Carmel Levitan, a cognitive scientist at Occidental College, ran into technological issues in one of the two studies she helped replicate. “The software was basically obsolete,” she recalls. “So they just sent us the computer.” The old Mac was close to crashing every time she used it, so between participants, Levitan would put data on a memory stick for safekeeping. Her other study fared even worse: The original author lost his materials entirely when a building collapsed on top of his hard drives.

If original studies were built in a framework like the OSF from the bottom up, those problems would go away. It also would make it easier to keep track of who does what. With a GitHub-like version control system, it’s clear exactly who takes responsibility for what part of a research project, and when—helping resolve problems of ownership and first publication. “Publication and research is a very vertical process,” says Leslie Alvarez, a psychologist at Adams State University who contributed to a replication. “This makes it a little more horizontal.”

A framework like the Open Science Framework would support another element on a scientific utopia’s wishlist: preregistration. Right now, the method for evaluating research is shamefully subjective. Because people want new, novel claims, peer review—the step before publication when scientific colleagues comment on a paper—is likely to be influenced by the results of those studies. The solution, says Nosek, is to move peer review up, having a collection of scientists evaluate an experiment’s design before it’s even completed.

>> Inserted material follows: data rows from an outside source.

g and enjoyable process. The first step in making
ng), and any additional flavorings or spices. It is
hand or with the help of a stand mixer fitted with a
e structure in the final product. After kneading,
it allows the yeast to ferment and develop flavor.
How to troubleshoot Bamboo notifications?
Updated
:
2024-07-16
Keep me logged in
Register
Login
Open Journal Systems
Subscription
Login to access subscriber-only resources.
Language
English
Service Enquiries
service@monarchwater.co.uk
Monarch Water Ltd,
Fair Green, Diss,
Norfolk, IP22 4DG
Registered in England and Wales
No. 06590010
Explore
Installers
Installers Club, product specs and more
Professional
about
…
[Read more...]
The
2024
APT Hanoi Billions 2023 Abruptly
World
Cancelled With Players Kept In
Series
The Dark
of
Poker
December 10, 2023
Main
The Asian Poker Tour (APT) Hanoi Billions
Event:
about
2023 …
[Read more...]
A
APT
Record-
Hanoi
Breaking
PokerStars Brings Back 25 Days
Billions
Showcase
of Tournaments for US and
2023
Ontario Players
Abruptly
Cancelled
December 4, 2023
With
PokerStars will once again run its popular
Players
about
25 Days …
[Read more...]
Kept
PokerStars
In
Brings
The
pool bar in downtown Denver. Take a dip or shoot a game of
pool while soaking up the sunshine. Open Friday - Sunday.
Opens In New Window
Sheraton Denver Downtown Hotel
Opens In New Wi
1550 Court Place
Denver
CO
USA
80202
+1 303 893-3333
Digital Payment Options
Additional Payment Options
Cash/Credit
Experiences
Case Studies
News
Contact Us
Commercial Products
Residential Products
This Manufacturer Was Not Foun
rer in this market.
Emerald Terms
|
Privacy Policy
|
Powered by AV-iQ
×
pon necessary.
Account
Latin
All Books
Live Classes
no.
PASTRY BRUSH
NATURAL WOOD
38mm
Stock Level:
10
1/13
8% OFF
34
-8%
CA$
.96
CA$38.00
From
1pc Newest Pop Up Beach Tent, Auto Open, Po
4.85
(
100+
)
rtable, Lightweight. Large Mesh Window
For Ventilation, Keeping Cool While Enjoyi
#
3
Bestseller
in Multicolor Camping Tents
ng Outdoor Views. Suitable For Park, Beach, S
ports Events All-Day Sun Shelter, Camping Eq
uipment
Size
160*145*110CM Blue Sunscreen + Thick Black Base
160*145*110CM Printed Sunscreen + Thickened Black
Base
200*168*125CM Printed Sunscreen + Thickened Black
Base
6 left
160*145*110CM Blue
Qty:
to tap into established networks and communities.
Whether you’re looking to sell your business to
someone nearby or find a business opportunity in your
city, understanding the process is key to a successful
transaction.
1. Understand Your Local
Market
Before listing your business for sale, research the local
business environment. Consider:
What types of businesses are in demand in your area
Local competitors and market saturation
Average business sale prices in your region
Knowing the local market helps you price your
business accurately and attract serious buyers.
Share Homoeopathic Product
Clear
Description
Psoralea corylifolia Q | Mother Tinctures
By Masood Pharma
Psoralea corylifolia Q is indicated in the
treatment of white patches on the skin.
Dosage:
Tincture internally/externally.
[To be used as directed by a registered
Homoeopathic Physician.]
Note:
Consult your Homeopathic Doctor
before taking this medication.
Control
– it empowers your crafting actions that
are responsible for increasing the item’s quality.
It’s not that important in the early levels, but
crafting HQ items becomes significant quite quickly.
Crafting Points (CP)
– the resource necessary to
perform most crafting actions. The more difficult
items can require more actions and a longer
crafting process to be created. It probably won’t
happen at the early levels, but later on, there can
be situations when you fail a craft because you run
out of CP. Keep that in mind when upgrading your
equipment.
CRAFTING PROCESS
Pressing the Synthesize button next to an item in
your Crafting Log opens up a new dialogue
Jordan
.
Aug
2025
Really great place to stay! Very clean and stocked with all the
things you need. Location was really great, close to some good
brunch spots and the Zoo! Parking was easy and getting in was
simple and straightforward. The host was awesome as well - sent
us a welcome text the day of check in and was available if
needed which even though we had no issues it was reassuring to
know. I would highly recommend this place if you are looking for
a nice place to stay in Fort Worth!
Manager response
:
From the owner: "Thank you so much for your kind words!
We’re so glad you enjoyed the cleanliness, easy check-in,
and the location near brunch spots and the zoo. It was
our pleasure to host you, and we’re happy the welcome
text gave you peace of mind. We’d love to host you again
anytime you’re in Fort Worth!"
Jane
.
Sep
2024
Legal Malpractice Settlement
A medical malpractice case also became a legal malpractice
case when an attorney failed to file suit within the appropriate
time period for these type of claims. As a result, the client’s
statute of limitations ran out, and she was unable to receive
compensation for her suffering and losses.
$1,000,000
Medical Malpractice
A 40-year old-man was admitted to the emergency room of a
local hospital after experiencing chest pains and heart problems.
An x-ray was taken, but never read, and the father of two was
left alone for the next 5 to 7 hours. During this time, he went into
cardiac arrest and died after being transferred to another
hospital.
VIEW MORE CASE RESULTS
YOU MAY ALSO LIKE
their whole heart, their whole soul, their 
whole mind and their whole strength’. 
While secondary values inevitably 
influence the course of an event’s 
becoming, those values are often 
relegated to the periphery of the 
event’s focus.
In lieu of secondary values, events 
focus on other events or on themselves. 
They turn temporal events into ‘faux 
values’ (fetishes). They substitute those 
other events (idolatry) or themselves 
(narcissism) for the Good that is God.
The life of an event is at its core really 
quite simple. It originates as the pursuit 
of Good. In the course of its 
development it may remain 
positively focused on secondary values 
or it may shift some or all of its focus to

You might see where this is going. If a scientist is judged by the quality of his research and not the results of that research, the final moment of publishing a paper becomes less important. “The framework becomes an environment for doing science, and the momentous occasion of publishing a paper becomes a decision of the original researcher,” says Nosek. “Ultimately, the conclusion is journals go away.”

In the end, the software that these 356 researchers used to examine the state of scientific inquiry will be more than an experiment—it will be a framework for restructuring that inquiry. “If it actually works well, it is really going to revolutionize how we think about publication,” says Nosek. And maybe bring science a step closer to the truth.